Scientists just tracked 188 pet owners in the Netherlands for five days, and the surprising twist is that dogs and cats both lifted mood a little, but only one might be making stress worse

A recent Dutch study explored how interacting with cats and dogs impacts our mood and stress. While both pets offer a brief happiness boost, neither significantly reduced stress. Interestingly, intense cat interactions during stressful moments wer...

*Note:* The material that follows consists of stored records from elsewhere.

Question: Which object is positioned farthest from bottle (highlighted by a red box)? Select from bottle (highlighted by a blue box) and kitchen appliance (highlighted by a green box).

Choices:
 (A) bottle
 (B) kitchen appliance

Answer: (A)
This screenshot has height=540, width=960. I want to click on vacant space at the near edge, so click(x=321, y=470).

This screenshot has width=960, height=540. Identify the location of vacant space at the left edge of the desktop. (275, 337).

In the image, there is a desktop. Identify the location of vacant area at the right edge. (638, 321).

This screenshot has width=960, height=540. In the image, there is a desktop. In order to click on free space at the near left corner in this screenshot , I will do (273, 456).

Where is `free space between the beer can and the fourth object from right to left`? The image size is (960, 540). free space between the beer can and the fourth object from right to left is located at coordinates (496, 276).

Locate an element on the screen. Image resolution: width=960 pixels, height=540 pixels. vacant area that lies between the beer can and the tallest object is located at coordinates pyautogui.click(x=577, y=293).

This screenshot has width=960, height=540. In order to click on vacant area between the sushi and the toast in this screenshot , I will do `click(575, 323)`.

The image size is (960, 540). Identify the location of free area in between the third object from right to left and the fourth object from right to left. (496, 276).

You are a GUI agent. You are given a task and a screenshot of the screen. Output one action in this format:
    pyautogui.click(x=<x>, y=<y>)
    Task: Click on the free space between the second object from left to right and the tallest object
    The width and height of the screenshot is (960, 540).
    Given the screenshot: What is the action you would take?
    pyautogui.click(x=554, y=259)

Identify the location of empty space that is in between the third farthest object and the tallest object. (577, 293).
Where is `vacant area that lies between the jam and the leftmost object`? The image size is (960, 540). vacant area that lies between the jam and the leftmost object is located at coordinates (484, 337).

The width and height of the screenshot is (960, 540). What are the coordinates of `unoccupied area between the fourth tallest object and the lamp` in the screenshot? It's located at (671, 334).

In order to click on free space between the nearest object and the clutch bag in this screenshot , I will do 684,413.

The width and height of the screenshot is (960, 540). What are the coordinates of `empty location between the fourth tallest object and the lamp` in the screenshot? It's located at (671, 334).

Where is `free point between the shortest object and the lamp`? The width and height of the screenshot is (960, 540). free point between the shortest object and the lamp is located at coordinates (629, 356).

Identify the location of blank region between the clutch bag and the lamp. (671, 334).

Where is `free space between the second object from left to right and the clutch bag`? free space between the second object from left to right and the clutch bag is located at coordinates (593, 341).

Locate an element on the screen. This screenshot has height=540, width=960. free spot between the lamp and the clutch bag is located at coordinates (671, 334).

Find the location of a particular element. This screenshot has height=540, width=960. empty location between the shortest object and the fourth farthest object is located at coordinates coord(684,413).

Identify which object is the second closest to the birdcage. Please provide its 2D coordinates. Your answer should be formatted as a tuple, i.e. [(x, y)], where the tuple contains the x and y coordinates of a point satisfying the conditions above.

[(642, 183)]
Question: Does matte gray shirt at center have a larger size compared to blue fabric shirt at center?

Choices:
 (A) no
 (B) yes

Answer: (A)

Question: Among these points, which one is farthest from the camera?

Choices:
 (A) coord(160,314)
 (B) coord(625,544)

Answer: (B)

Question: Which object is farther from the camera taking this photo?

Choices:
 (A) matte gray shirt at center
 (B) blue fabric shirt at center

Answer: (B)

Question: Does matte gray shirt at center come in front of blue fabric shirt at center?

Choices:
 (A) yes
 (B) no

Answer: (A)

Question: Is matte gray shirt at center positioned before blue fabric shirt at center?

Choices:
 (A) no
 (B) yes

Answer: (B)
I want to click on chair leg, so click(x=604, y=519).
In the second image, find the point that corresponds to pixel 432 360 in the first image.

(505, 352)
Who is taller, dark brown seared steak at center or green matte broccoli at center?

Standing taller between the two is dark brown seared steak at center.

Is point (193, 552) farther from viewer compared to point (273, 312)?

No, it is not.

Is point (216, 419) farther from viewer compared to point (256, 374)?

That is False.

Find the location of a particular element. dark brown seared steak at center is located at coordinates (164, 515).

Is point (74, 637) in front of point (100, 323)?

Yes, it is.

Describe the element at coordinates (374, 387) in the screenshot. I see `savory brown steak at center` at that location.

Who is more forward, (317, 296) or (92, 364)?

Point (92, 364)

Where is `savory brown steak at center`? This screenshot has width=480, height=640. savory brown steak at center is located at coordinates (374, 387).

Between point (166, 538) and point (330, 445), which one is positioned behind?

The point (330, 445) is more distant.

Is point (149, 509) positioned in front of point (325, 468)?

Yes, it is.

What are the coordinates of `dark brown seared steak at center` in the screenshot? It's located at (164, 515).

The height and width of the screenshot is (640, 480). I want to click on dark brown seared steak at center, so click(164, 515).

Your cat might not be the stress reliever you think it is. Image Credits: Pexels
You come home after a rough day; maybe your boss was awful, your commute was terrible, or the world felt heavy. You pick up your cat, needing some comfort. It watches you, flicks its tail, and wanders off. Meanwhile, your friend’s dog greets them as if they just won the lottery. So, which pet is better for your mental health? A new Dutch study tried to find out, and the results are more complicated than you might think.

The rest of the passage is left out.